We are conducting research to investigate the environmental and ecological behavior of water-dispersed
carbon nanotubes, including water-sediment phase distribution, possible degradation and food chain
transport, thereby providing useful information for environmental risk assessment and potential waste
treatment. To unambiguously identify and quantify carbon nanotubes from various natural materials
including water, sediments and organisms, we use C14-labeled carbon nanotubes in our study. Previous
studies indicate carbon nanotube uptake by organisms from soil/sediment media and from aqueous phase
exhibited different behaviors. Thus, information on phase distribution between different environmental
compartments is essential to risk assessment.
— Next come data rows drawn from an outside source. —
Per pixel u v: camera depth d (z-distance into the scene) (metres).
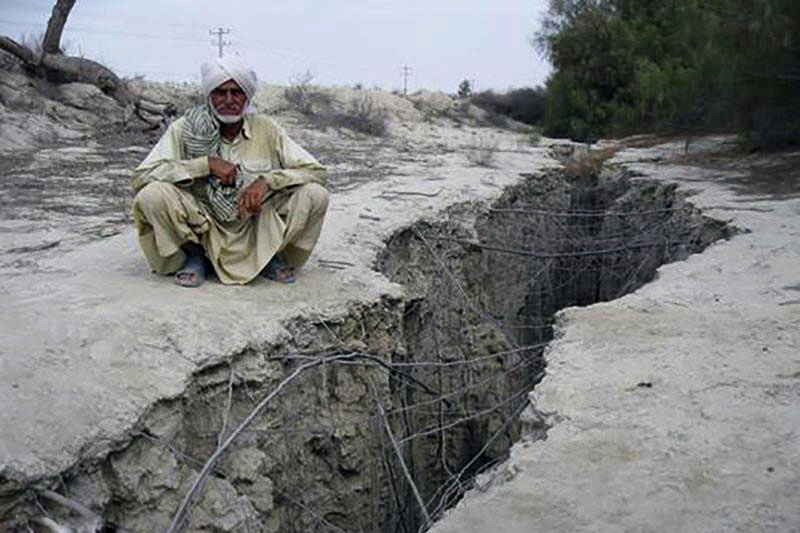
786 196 11.91
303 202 6.61
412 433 8.56
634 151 19.50
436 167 15.99
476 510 3.93
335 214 9.95
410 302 9.27
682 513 3.81
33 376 4.71
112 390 4.72
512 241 13.59
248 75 6.41
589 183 17.84
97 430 4.37
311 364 5.57
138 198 6.29
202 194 6.57
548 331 14.70
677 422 4.61
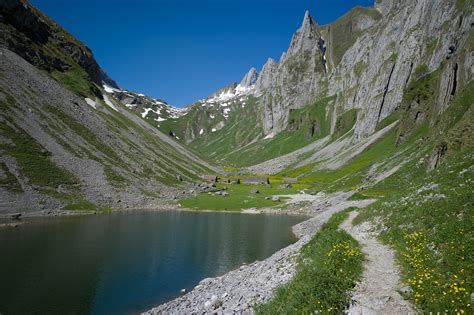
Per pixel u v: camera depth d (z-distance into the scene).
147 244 50.62
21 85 104.44
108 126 128.00
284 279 22.69
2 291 30.14
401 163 79.50
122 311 27.17
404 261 17.66
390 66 185.00
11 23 133.88
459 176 27.27
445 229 18.56
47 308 27.17
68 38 180.50
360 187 86.19
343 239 23.92
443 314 11.54
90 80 165.75
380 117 176.00
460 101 70.25
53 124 99.38
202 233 60.97
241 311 19.81
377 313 12.66
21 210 65.88
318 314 13.43
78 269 37.22
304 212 91.44
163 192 105.75
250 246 51.19
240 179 152.62
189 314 23.05
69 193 79.19
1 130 81.38
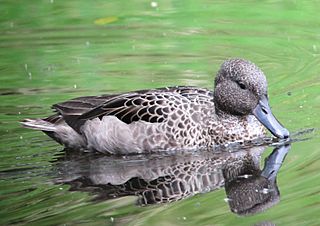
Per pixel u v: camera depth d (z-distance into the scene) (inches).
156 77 697.6
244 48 762.8
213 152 571.8
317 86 671.1
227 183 511.8
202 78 692.1
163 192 501.0
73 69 722.2
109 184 514.9
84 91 672.4
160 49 762.2
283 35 787.4
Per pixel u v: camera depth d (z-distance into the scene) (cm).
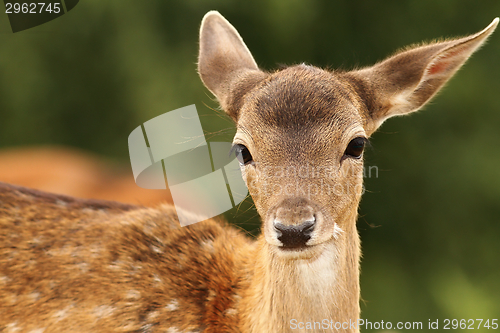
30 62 1923
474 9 1780
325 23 1798
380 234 1800
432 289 1711
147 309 729
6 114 1952
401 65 736
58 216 791
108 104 1914
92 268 741
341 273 668
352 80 717
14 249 745
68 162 1529
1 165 1508
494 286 1708
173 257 768
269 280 675
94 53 1908
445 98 1761
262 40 1803
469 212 1764
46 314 717
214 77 806
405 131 1794
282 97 650
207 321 731
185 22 1842
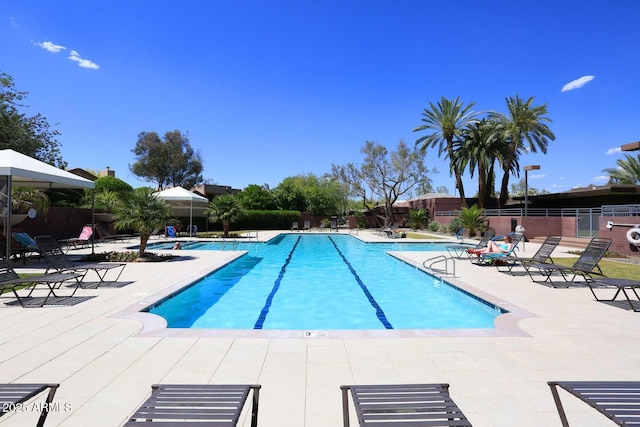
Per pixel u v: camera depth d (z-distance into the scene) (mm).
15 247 11039
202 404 1944
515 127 27672
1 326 4770
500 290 7301
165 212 12094
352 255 15734
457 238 20984
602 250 7754
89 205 21516
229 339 4293
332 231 31812
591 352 3908
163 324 4879
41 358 3695
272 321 6336
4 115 20953
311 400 2854
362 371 3406
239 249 17641
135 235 22453
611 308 5840
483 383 3162
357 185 37562
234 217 22578
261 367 3488
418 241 20766
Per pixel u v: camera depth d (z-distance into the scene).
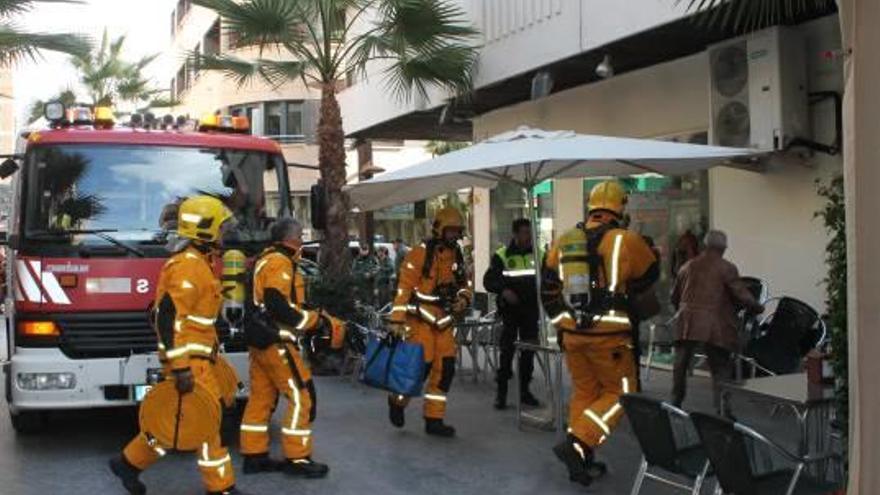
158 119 8.00
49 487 6.25
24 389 6.73
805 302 8.88
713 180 10.02
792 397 4.79
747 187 9.55
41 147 7.07
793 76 8.50
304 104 34.53
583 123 12.11
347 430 7.91
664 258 10.89
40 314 6.77
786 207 9.07
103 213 7.07
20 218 6.92
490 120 14.29
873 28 3.48
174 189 7.35
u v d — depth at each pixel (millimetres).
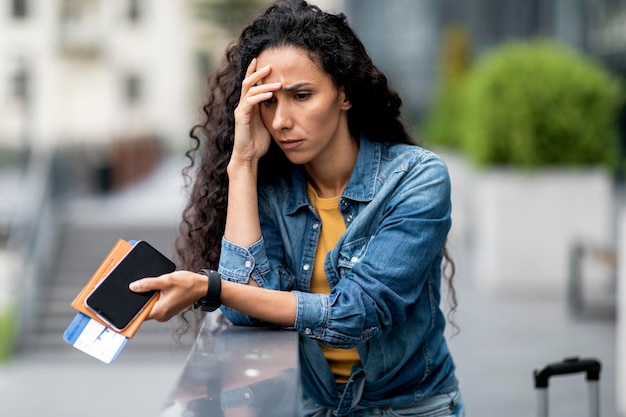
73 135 39562
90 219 18781
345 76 2562
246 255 2604
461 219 16969
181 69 41156
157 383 10234
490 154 11820
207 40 40375
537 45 12008
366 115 2752
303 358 2801
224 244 2623
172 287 2354
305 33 2535
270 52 2551
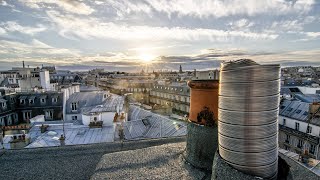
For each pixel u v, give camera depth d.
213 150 4.50
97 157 6.56
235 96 3.33
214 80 4.73
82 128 19.03
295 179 4.51
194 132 4.71
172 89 72.00
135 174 4.66
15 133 18.33
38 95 37.84
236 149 3.41
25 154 6.69
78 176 5.65
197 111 4.68
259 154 3.30
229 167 3.48
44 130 18.56
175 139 7.42
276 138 3.46
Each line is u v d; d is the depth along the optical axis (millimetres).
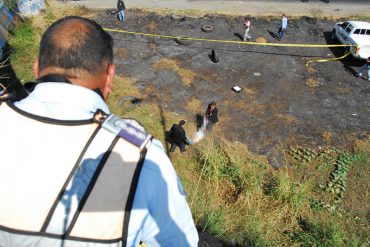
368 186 10352
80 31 1287
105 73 1363
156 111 12602
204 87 13922
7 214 1129
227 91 13805
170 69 14742
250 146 11523
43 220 1124
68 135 1185
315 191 10086
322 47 16875
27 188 1136
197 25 18031
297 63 15680
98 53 1305
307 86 14359
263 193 9188
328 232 8227
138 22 18031
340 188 10102
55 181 1140
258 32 17797
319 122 12672
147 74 14375
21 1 15945
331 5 20766
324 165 10930
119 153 1168
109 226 1134
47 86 1241
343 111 13234
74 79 1276
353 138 12094
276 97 13680
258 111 12961
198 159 10523
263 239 7219
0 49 12977
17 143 1176
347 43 15977
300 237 8047
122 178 1146
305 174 10641
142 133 1219
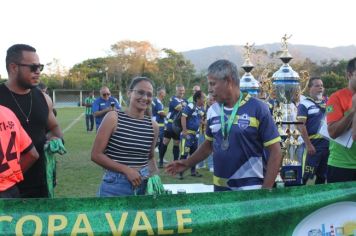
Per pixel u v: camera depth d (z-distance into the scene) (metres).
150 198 3.23
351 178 4.34
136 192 3.91
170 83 72.62
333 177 4.44
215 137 3.71
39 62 3.91
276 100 5.36
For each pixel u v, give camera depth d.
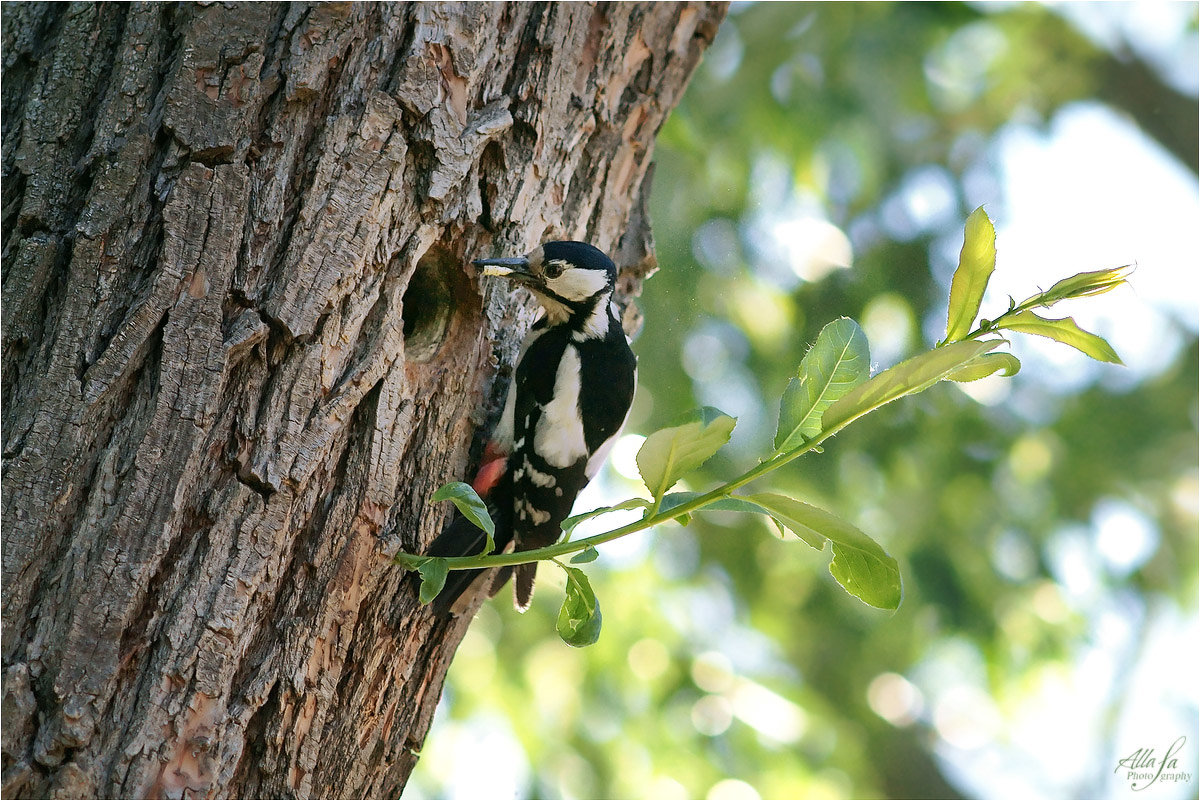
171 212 5.53
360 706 6.01
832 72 16.58
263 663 5.49
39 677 4.90
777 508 5.38
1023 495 16.23
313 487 5.76
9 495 5.05
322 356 5.78
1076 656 15.80
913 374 4.91
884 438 15.90
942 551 15.71
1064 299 4.93
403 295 6.47
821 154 16.12
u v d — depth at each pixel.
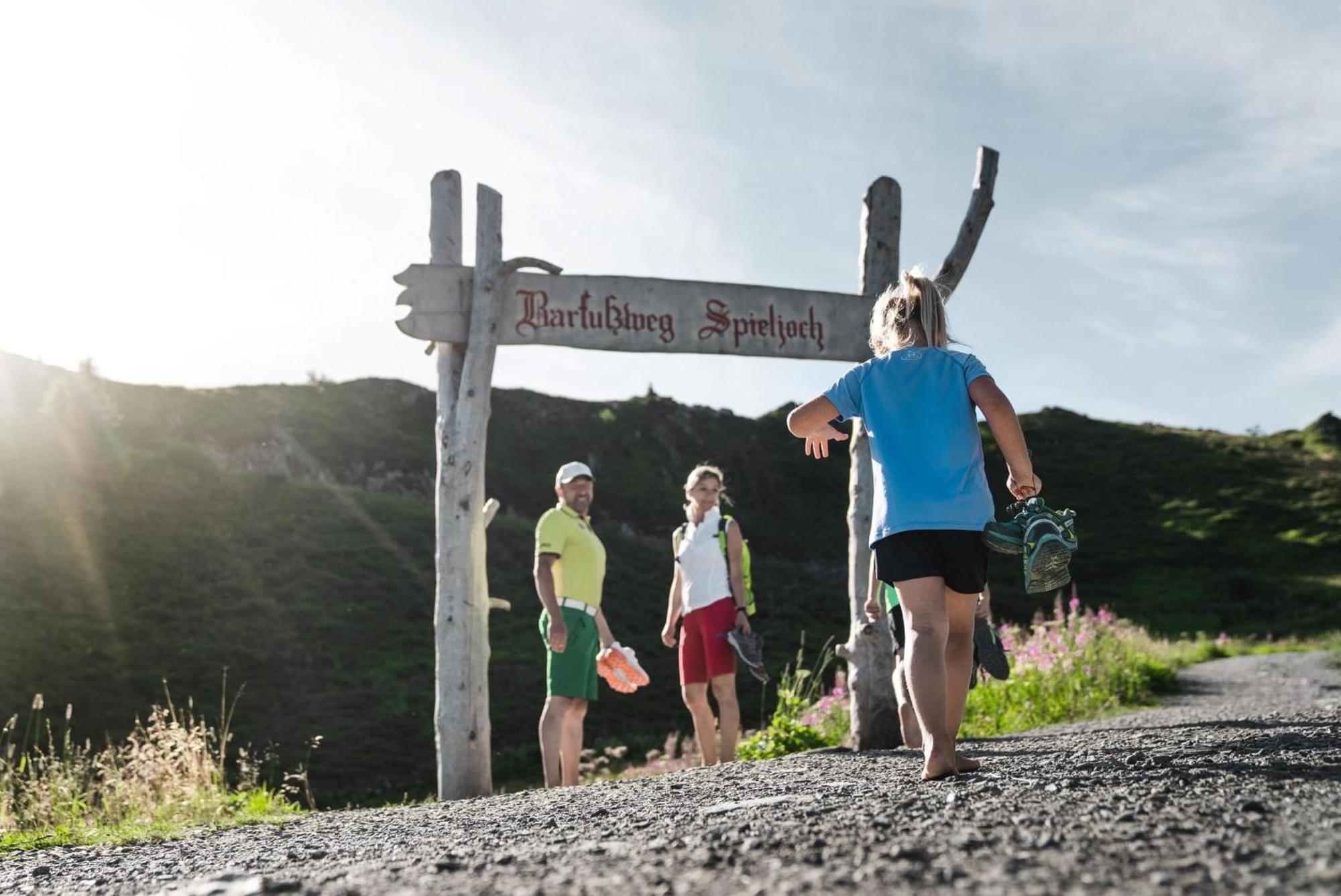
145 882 2.86
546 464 55.59
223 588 28.28
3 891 3.03
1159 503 64.38
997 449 59.69
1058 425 77.56
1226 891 1.56
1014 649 10.05
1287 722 5.23
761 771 4.56
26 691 20.91
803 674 7.79
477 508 6.21
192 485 34.66
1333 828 1.98
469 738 6.04
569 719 5.84
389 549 33.44
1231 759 3.31
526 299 6.41
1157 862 1.77
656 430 63.09
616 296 6.55
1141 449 73.06
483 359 6.25
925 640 3.27
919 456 3.35
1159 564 55.22
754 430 67.19
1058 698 9.34
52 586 26.03
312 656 25.25
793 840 2.19
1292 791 2.50
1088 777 3.00
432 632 27.98
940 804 2.62
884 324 3.72
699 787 4.04
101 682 22.06
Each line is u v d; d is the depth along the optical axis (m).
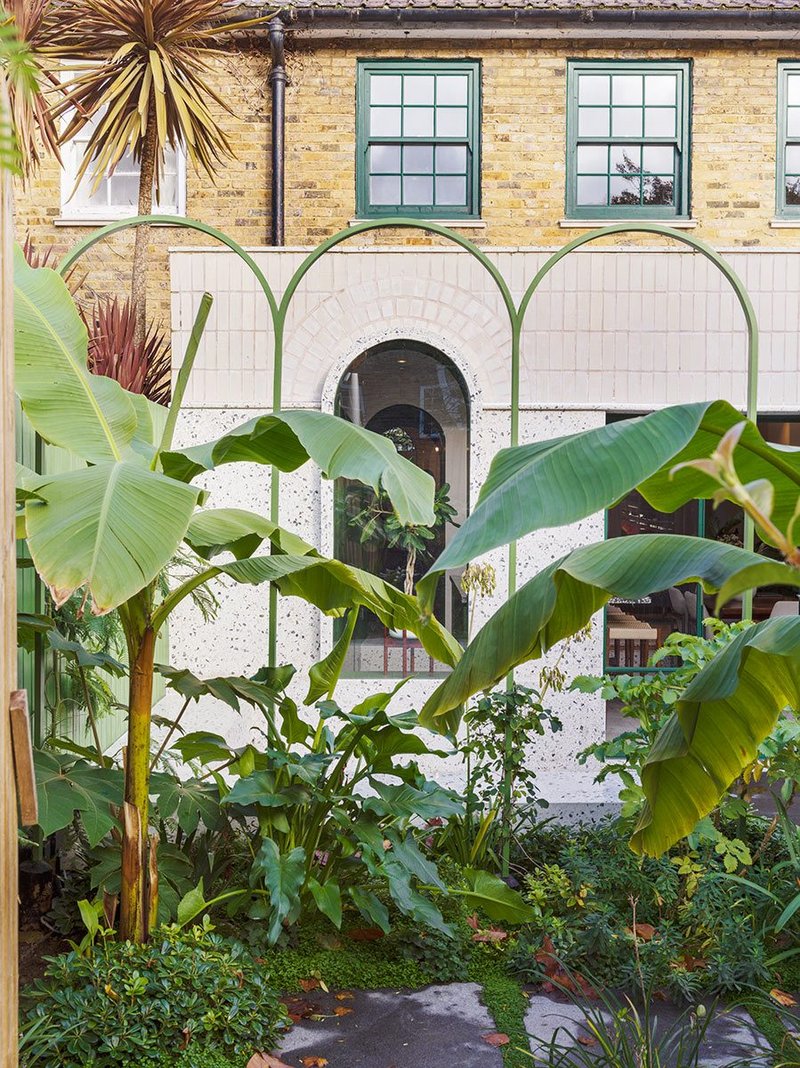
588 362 7.16
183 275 7.14
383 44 8.93
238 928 3.86
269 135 9.13
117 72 7.82
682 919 3.91
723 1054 3.14
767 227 8.95
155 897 3.41
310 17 8.70
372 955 3.82
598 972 3.65
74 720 5.05
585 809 5.32
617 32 8.76
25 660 4.17
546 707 6.84
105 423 3.44
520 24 8.73
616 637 7.85
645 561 2.14
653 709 4.21
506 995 3.55
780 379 7.15
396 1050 3.19
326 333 7.15
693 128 8.94
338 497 7.07
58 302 3.72
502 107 8.94
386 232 8.98
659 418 2.03
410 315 7.15
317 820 3.96
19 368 3.39
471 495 7.09
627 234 8.91
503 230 8.95
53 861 4.23
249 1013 3.18
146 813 3.39
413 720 3.93
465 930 3.96
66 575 2.56
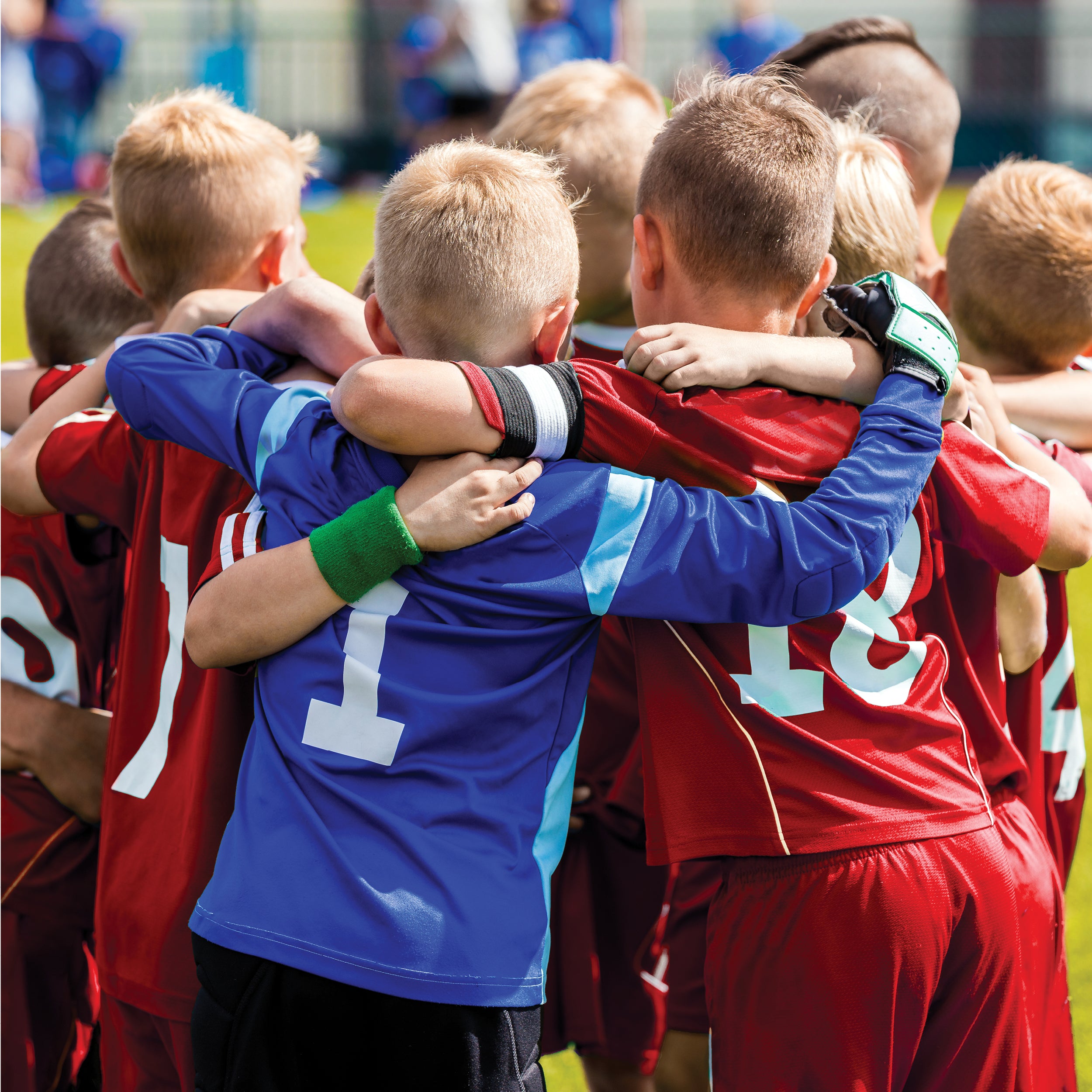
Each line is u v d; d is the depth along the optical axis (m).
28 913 7.22
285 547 5.25
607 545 5.14
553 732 5.31
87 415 6.57
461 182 5.52
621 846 7.51
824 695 5.46
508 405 5.09
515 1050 5.00
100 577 7.20
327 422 5.47
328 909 4.90
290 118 46.38
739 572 5.09
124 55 37.16
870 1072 5.42
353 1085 4.99
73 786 7.14
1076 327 7.26
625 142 7.77
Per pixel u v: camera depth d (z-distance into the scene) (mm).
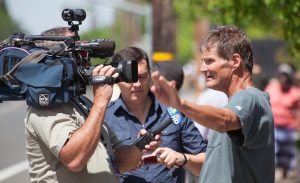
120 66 7367
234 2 14211
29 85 7211
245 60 7375
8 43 7594
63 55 7410
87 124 7113
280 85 22141
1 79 7285
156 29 20734
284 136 21766
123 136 9289
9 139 32406
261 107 7184
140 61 9266
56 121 7301
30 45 7535
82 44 7520
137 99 9289
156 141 8211
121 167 8297
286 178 21828
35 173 7457
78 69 7395
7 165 24375
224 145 7266
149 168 9109
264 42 32531
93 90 7348
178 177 9297
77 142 7043
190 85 57938
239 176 7258
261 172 7340
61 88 7258
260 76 23344
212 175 7332
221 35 7359
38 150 7418
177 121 9391
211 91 13375
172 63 11258
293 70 26531
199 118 6539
We conducted experiments to examine phase distribution of
C14 labeled multiwall carbon nanotubes (MWCNTs) in aqueous systems containing peat as a model
organic solid phase under a series of varying pH and ionic strength conditions. Our results suggest that
the solid phase distribution of water-dispersed MWCNTs tends to be governed by three interactive
processes: i) dissolved cations tend to promote CNT aggregation via double layer compression; ii)
dissolved organic matter released from the solid phase tends to stabilize CNTs dispersion via steric
hindrance; and iii) CNTs sorb onto the solid phase. All processes are variously influenced by aqueous
conditions (e.g. pH, electrolytes, dissolved organic matter) and their interplay governs the phase
distribution of MWCNTs. We also characterized MWCNT length distribution by SEM before and after
phase distribution. The results suggest that the shorter nanotubes (<300 nm) tend to be more readily
removable from aqueous phase, likely because their higher specific surface areas promote aggregation and
sorptive interactions on solid phase.